Комнату на ТЭЦ, наверное, придется освободить. Вернуться в двухэтажку. Теперь его сосед из оперчекистского заглядывать с рассказами о работе не будет. Да, никто теперь не станет донимать его доверительными беседами. Только как ему теперь питаться? Хотя деньги-то у него не отобрали. Тот же Ахметов за наличные его накормит, еще и с разговорами лезть побоится. Может, прав Шеин, обвинения-то – дрянь, здесь каждого начальника за такое притянуть можно, если не за худшее. Может, все-таки отправят на фронт? Может, самому сбежать, пока следствие не началось? Нет, найдут. Все равно найдут, только хуже будет. Как сказал Берензон? Мы те, кто есть, там, где оказались. А что делать, он говорил?
За этими мыслями Зимонин погрузился в тревожный похмельный сон, часто просыпаясь, додумывая отрывками и воспоминаниями последних дней. В череде грез и пробуждений мелькали цеха и Зоя, искры сварки и трамвайные рельсы, мама в осажденном Ленинграде и кабины грузовиков, лица зэков, живых и уже мертвых, и клены, растущие каждый на своем месте.
Вырвало его из этой беспорядочной вереницы людей и предметов то, чего в ней не было, – телефонный звонок.
– Товарищ главный, то есть товарищ…
– Да, Женя, слушаю, – уставшим голосом произнес Зимонин.
– Вы просили предупреждать, когда к вам приходят. Ну вот. Тут к вам пришел Ви… – Голос охранника пропал.
Тело Зимонина пронзила молния, трубка упала на стол. Он, не обувшись, выбежал в коридор так стремительно, что ударился вытянутыми руками о стену, поскользнулся и упал. Оглянувшись, увидел темный силуэт Вити, рывками поднимавшийся по лестнице. Тело инженера побежало знакомым путем через полумрак наверх. «Надо было уходить коридорами, слишком поздно», – подумал Зимонин, но привычка уже загнала его на крышу. Почему-то шаркающий звук небыстрых Витиных ног заставил его в неуправляемом страхе отбежать к самому краю. Холод терзал ноги через тонкие носки, ветер парусом раздувал рубашку, проходя тело насквозь.
Зимонин посмотрел вниз, и глаза его увидели, но не поняли, сотни звезд-прожекторов, рассыпанных по тьме Безымянлага. Он развернулся, чтобы встретиться взглядом с Витей, увидеть сияющее лунным светом лезвие. Глаза надвигавшегося на него силуэта, он не разглядел, а бритва в его руках выглядела совсем обычно. Зимонин хотел что-то сказать, но вместо этого сделал шаг назад и, вскрикнув, провалился в пустоту.
Прошла минута. Или вечность. Для Зимонина это не имело больше никакого значения. Снег вокруг его мертвого тела расплескался белыми брызгами, как будто бывший инженер был огненной кометой. Глаза смотрели в небо.

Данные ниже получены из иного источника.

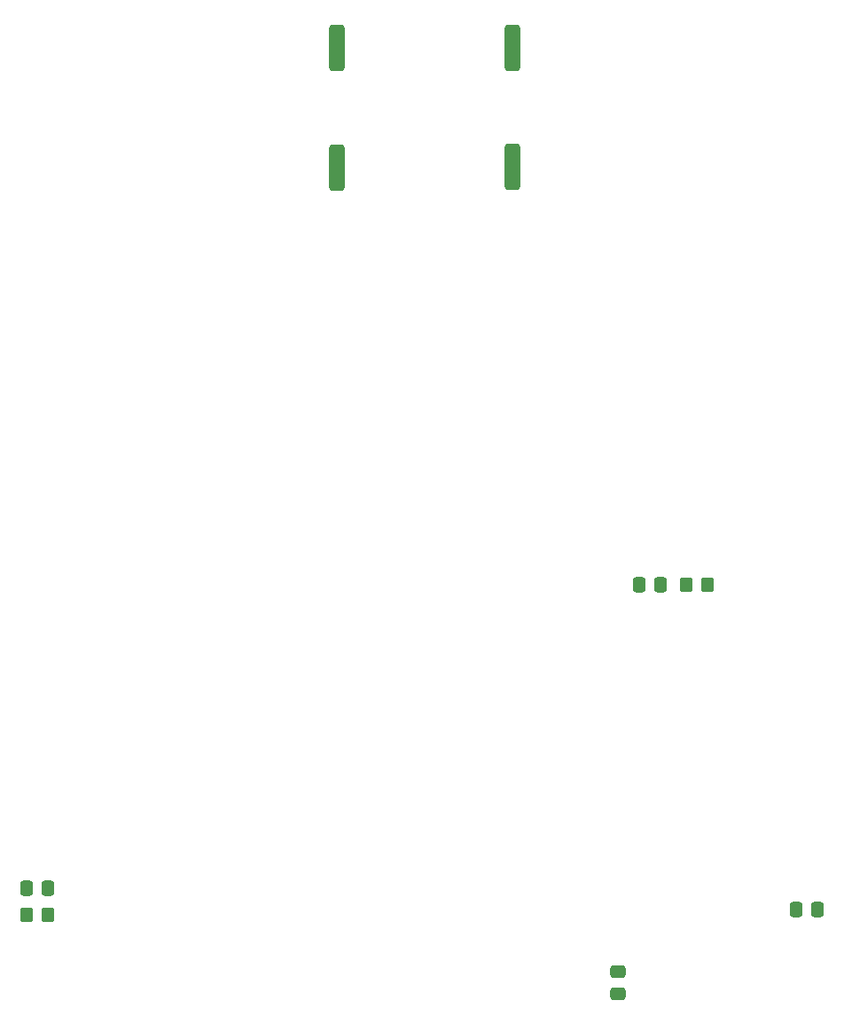
<source format=gtp>
G04 #@! TF.GenerationSoftware,KiCad,Pcbnew,(6.0.10)*
G04 #@! TF.CreationDate,2023-01-23T20:19:36+00:00*
G04 #@! TF.ProjectId,MaxDC,4d617844-432e-46b6-9963-61645f706362,rev?*
G04 #@! TF.SameCoordinates,Original*
G04 #@! TF.FileFunction,Paste,Top*
G04 #@! TF.FilePolarity,Positive*
%FSLAX46Y46*%
G04 Gerber Fmt 4.6, Leading zero omitted, Abs format (unit mm)*
G04 Created by KiCad (PCBNEW (6.0.10)) date 2023-01-23 20:19:36*
%MOMM*%
%LPD*%
G01*
G04 APERTURE LIST*
G04 Aperture macros list*
%AMRoundRect*
0 Rectangle with rounded corners*
0 $1 Rounding radius*
0 $2 $3 $4 $5 $6 $7 $8 $9 X,Y pos of 4 corners*
0 Add a 4 corners polygon primitive as box body*
4,1,4,$2,$3,$4,$5,$6,$7,$8,$9,$2,$3,0*
0 Add four circle primitives for the rounded corners*
1,1,$1+$1,$2,$3*
1,1,$1+$1,$4,$5*
1,1,$1+$1,$6,$7*
1,1,$1+$1,$8,$9*
0 Add four rect primitives between the rounded corners*
20,1,$1+$1,$2,$3,$4,$5,0*
20,1,$1+$1,$4,$5,$6,$7,0*
20,1,$1+$1,$6,$7,$8,$9,0*
20,1,$1+$1,$8,$9,$2,$3,0*%
G04 Aperture macros list end*
%ADD10RoundRect,0.250000X-0.337500X-0.475000X0.337500X-0.475000X0.337500X0.475000X-0.337500X0.475000X0*%
%ADD11RoundRect,0.250000X0.337500X0.475000X-0.337500X0.475000X-0.337500X-0.475000X0.337500X-0.475000X0*%
%ADD12RoundRect,0.381000X0.381000X-1.841500X0.381000X1.841500X-0.381000X1.841500X-0.381000X-1.841500X0*%
%ADD13RoundRect,0.250000X-0.475000X0.337500X-0.475000X-0.337500X0.475000X-0.337500X0.475000X0.337500X0*%
%ADD14RoundRect,0.250000X-0.350000X-0.450000X0.350000X-0.450000X0.350000X0.450000X-0.350000X0.450000X0*%
G04 APERTURE END LIST*
D10*
X164462500Y-106000000D03*
X166537500Y-106000000D03*
D11*
X108037500Y-135000000D03*
X105962500Y-135000000D03*
D12*
X135618000Y-54848500D03*
X135618000Y-66215000D03*
X152382000Y-66151500D03*
X152382000Y-54785000D03*
D11*
X181537500Y-137000000D03*
X179462500Y-137000000D03*
D13*
X162500000Y-142962500D03*
X162500000Y-145037500D03*
D14*
X169000000Y-106000000D03*
X171000000Y-106000000D03*
X106000000Y-137500000D03*
X108000000Y-137500000D03*
M02*

</source>
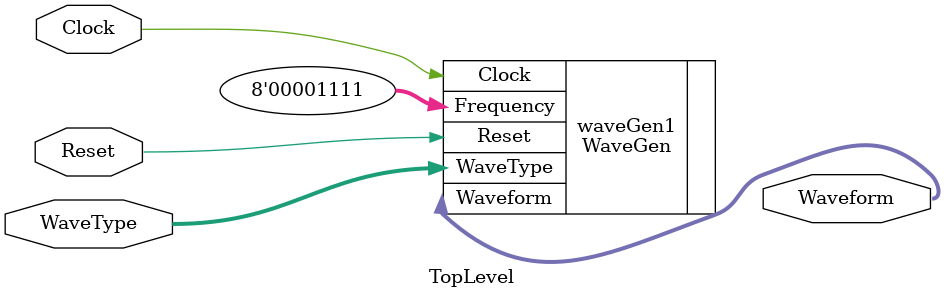
<source format=v>


module TopLevel(
    Clock,
    Reset,
    Waveform,
    WaveType
);
    parameter WAVE_DEPTH=8;
    parameter WAVE_HIGH_BIT=WAVE_DEPTH-1;
    parameter WAVE_MAX = (1<<WAVE_DEPTH)-1;

    input Clock, Reset;
    input [1:0] WaveType;
    output [WAVE_HIGH_BIT:0] Waveform;

    WaveGen 
    #(
        .WAVE_DEPTH(WAVE_DEPTH)
    ) 
    waveGen1
    (
        .Clock(Clock),
        .Reset(Reset),
        .Frequency(8'h0F),
        .WaveType(WaveType),
        .Waveform(Waveform)
    );
    
endmodule
</source>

Под ним растекалась кровь, неотличимая по цвету от земли и ночи.
Боясь подойти ближе к лежавшему с раскинутыми в стороны сломанными руками Зимонину, стоял Неверов. Фигура лейтенанта ГБ, ставшая за день как будто ниже и тоньше, сотрясалась от холода и отчаяния. Его последний союзник, его шанс на спасение, только что на его глазах сорвался с крыши. Как ни сильно было потрясение Ивана Андреевича, оно мгновенно сменилось ужасом, когда из-за угла, прихрамывая, появился Витя с опасной бритвой в руках.
Словно не замечая Неверова, он подошел к телу Зимонина, не спеша опустился на корточки, и резким движением полоснул труп по шее.
– Зачем? – шепотом, словно заколдованный, повторял Неверов, глядя, как кровь стекает из глубокого разреза на светлую рубашку инженера.
– Затем, что ему приказали, – раздался негромкий спокойный голос за спиной лейтенанта ГБ.
Витя в замешательстве встал с колен, а Неверов обернулся, чтобы увидеть лицо седого зэка, чьего имени он не знал.
3
Какой сегодня день и где он находится, седой зэк не знал. Он проснулся по лагерным часам перед подъемом и теперь не мог заснуть. Тусклый серый свет, процеженный через щели вагона, сообщал, что уже утро. Ветер, раскачивающий теплушку, чуть не сбивая колеса с ритма, залетал с негромким шепотом, намекая на зиму. Погрузили их еще осенью, но в пути счет дням потерялся, и подошел ли концу ноябрь, было неизвестно.